The full story of how Mr Trump set in motion an attack on another country and then cancelled it remained to some extent shrouded in mystery even to some of those involved, according to interviews with administration officials, military officers and lawmakers, many of whom asked not to be named. On the day after the aborted strike, multiple, seemingly conflicting accounts emerged and the White House made no effort to reconcile them, choosing to stay silent about the deliberations. A spokesman for Fox News declined to comment.

One thing made clear yet again, however, was just how different Mr Trump's decision-making process is from those of other presidents, even on the weightiest of issues to confront a commander in chief.

Meetings and memos aside, he trusts his instincts more than institutions, reaches out to unconventional sources of guidance and is willing to defy a roomful of advisers. He has not had a Senate-confirmed defence secretary for nearly six months, and the acting secretary resigned this week. And those advisers he does have were busy trying to outmanoeuvre each other.

Mr Trump had been resisting a military response to repeated provocations by Iran for weeks by the time he woke up Thursday morning to discover that a US spy plane had been shot down. Now led by Mr John Bolton, his hawkish national security adviser, the president was faced with the choice of how to respond.

On Thursday morning, only hours after the drone was shot down, Mr Bolton met for breakfast at the White House at 7am with Mr Patrick Shanahan, the Acting Defence Secretary who had announced his resignation just three days earlier, as well as with Mr Mark Esper, the Army secretary set to replace Mr Shanahan, Secretary of State Mike Pompeo and General Joseph Dunford, the chairman of the Joint Chiefs of Staff.

The group discussed the drone episode and deliberated a possible military response to recommend to the president. At 11am, the same group along with other national security officials met with Mr Trump to brief him on options for a strike on Iran. According to one administration official, the potential casualties of such an attack were discussed at that meeting.

But as usual, Mr Trump did not rely exclusively on his official team. Among the outsiders he talked with in the morning was Senator Lindsey Graham, a Repubulican from South Carolina, a close ally. Mr Graham urged that he consider a military response to the drone's shooting down.

At 3pm, Mr Trump hosted congressional leaders in the Situation Room to brief them about the episode and outline the alternative responses. At least some of those in the room left assuming that he was likely to order a strike.

### Page images and extracted text
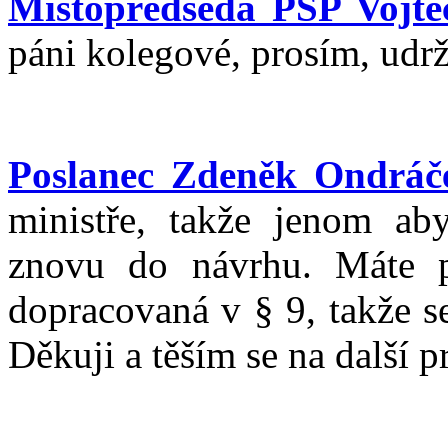
Místopředseda PSP Vojtěc
páni kolegové, prosím, udrž
Poslanec Zdeněk Ondráč
ministře, takže jenom aby
znovu do návrhu. Máte p
dopracovaná v § 9, takže s
Děkuji a těším se na další p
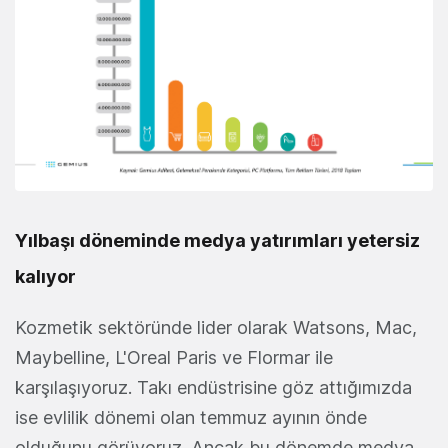
Yılbaşı döneminde medya yatırımları yetersiz
kalıyor
Kozmetik sektöründe lider olarak Watsons, Mac,
Maybelline, L'Oreal Paris ve Flormar ile
karşılaşıyoruz. Takı endüstrisine göz attığımızda
ise evlilik dönemi olan temmuz ayının önde
olduğunu görüyoruz. Ancak bu dönemde medya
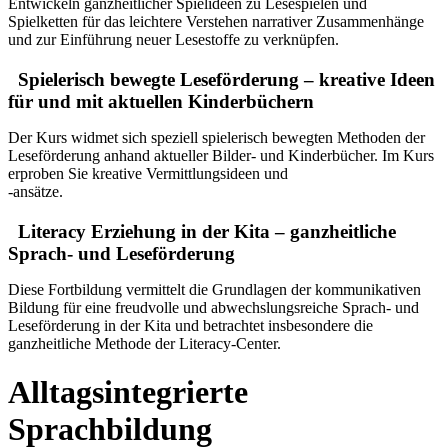
Entwickeln ganzheitlicher Spielideen zu Lesespielen und
Spielketten für das leichtere Verstehen narrativer Zusammenhänge
und zur Einführung neuer Lesestoffe zu verknüpfen.
Spielerisch bewegte Leseförderung – kreative Ideen
für und mit aktuellen Kinderbüchern
Der Kurs widmet sich speziell spielerisch bewegten Methoden der
Leseförderung anhand aktueller Bilder- und Kinderbücher. Im Kurs
erproben Sie kreative Vermittlungsideen und
-ansätze.
Literacy Erziehung in der Kita – ganzheitliche
Sprach- und Leseförderung
Diese Fortbildung vermittelt die Grundlagen der kommunikativen
Bildung für eine freudvolle und abwechslungsreiche Sprach- und
Leseförderung in der Kita und betrachtet insbesondere die
ganzheitliche Methode der Literacy-Center.
Alltagsintegrierte
Sprachbildung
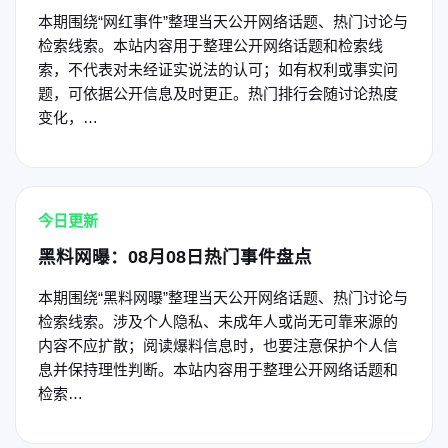
本期围绕“网红事件”整理当天公开网络话题、热门讨论与
检索线索。本站内容用于整理公开网络话题和检索线
索，不代表对未经证实说法的认可；如有权利或事实问
题，可依据公开信息及时更正。热门排行会随讨论热度
变化，…
今日更新
黑料网曝：08月08日热门事件盘点
本期围绕“黑料网曝”整理当天公开网络话题、热门讨论与
检索线索。涉及个人隐私、未成年人或尚无可靠来源的
内容不应扩散；阅读爆料信息时，也要注意保护个人信
息并保持理性判断。本站内容用于整理公开网络话题和
检索…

### TASKS TO PERFORM
**a.** Answer these questions about the article on the aborted Iran strike:
(i) For about how long had the president gone without a Senate-confirmed defense secretary?
(ii) At what time did the Thursday breakfast meeting at the White House begin?
(iii) In which room did the president host congressional leaders at 3pm?
**b.** Carry on the article about the canceled strike on Iran from the point where it stops.

### ANSWERS TO THIS EXERCISE
**a.**
(i) Nearly six months.
(ii) 7am.
(iii) The Situation Room.

**b.**
Mr Trump was given a list of at least a dozen strike options generated this month after there were attacks on tankers in the region. The list was then narrowed down to at least two alternatives. Among the targets would be facilities like radar and missile batteries.

Administration officials said on Friday that the president's national security team was unanimous in favouring a response and all agreed with the final option recommended to Mr Trump. But several military officials said General Dunford cautioned about the possible repercussions of a strike, warning that it could endanger US forces and allies in the region. A 6pm meeting in Mr Shanahan's office at the Pentagon including General Dunford was described as particularly tense.

As for Mr Pompeo, he argued during meetings at the White House that sanctions were having a powerful effect by slashing Iran's revenues from oil sales, according to a senior administration official familiar with the discussion. While he expressed support for a pinpoint military response, he stressed that the sanctions were having the long-term effect the administration had hoped. Some of Mr Trump's aides wondered whether a strike would upset a strategy that was already working.

As of 7pm, senior US officials were told the strike was on and would be carried out between 9pm and 10pm, or just before dawn in Iran. Within an hour, it was called off.

On Twitter and in an interview with NBC News, Mr Trump attributed his change of heart to a desire to avoid casualties.

"I want to know something before you go," he said he asked his generals. "How many people would be killed, in this case Iranians?" The generals, he said, replied that about 150 people would die.

"I thought about it for a second, and I said, you know what, they shot down an unmanned drone, plane, whatever you want to call it, and here we are sitting with a 150 dead people that would have taken place probably within a half an hour after I said go ahead," Mr Trump told NBC's Chuck Todd. "And I didn't like it, I didn't think, I didn't think it was proportionate."

But an administration official informed about the discussions privately disputed that account. The 150-dead casualty estimate came not from a general but from a lawyer, according to the official. The estimate was developed by Pentagon lawyers drafting worst-case scenarios that, the official said, did not account for whether the strike was carried out during daytime, when more people might be present at the targets, or in the dark hours before sunrise, as the military planned.

That estimate was passed to the White House counsel, Pat Cipollone, without being cleared with Mr Shanahan or General Dunford. It was then conveyed to the president by the White House lawyers, at which point Mr Trump changed his mind and called off the strike.

Pentagon lawyers are typically involved in casualty and collateral damage estimates, charged with considering the worst possible outcome. Such numbers are fluid and almost always a rough guess, as it is almost impossible to know who or what will be at the site of an attack when it occurs.

But the lawyers' involvement was seen by some of Mr Trump's aides as an attempt to circumvent Bolton to influence the president. In effect, whether intended to or not, the casualty estimate played to the concerns that Trump had shared with Carlson and other sceptics of military action in the Middle East.

General Jack Keane, a retired Army vice chairman who is close to the Trump White House, said another factor came into play during the deliberations - the president was told that the attack on the drone was really a mistake, as Mr Trump had publicly suggested to reporters early in the day.

"The president got some additional information that the Iranian national leaders were frustrated or furious with the tactical commander who made the decision to shoot down the American drone," General Keane said. Among those who were said to be angry, he said, was Qasem Soleimani, the powerful commander of Iran's elite Quds Force.

General Keane said it was unclear whether the commander who ordered the downing of the drone was operating within his authority or was a rogue figure. But either way, he said, it impressed upon Mr Trump that he would be risking a dangerous escalation over what was not intended to be an attack by Iran's top leaders.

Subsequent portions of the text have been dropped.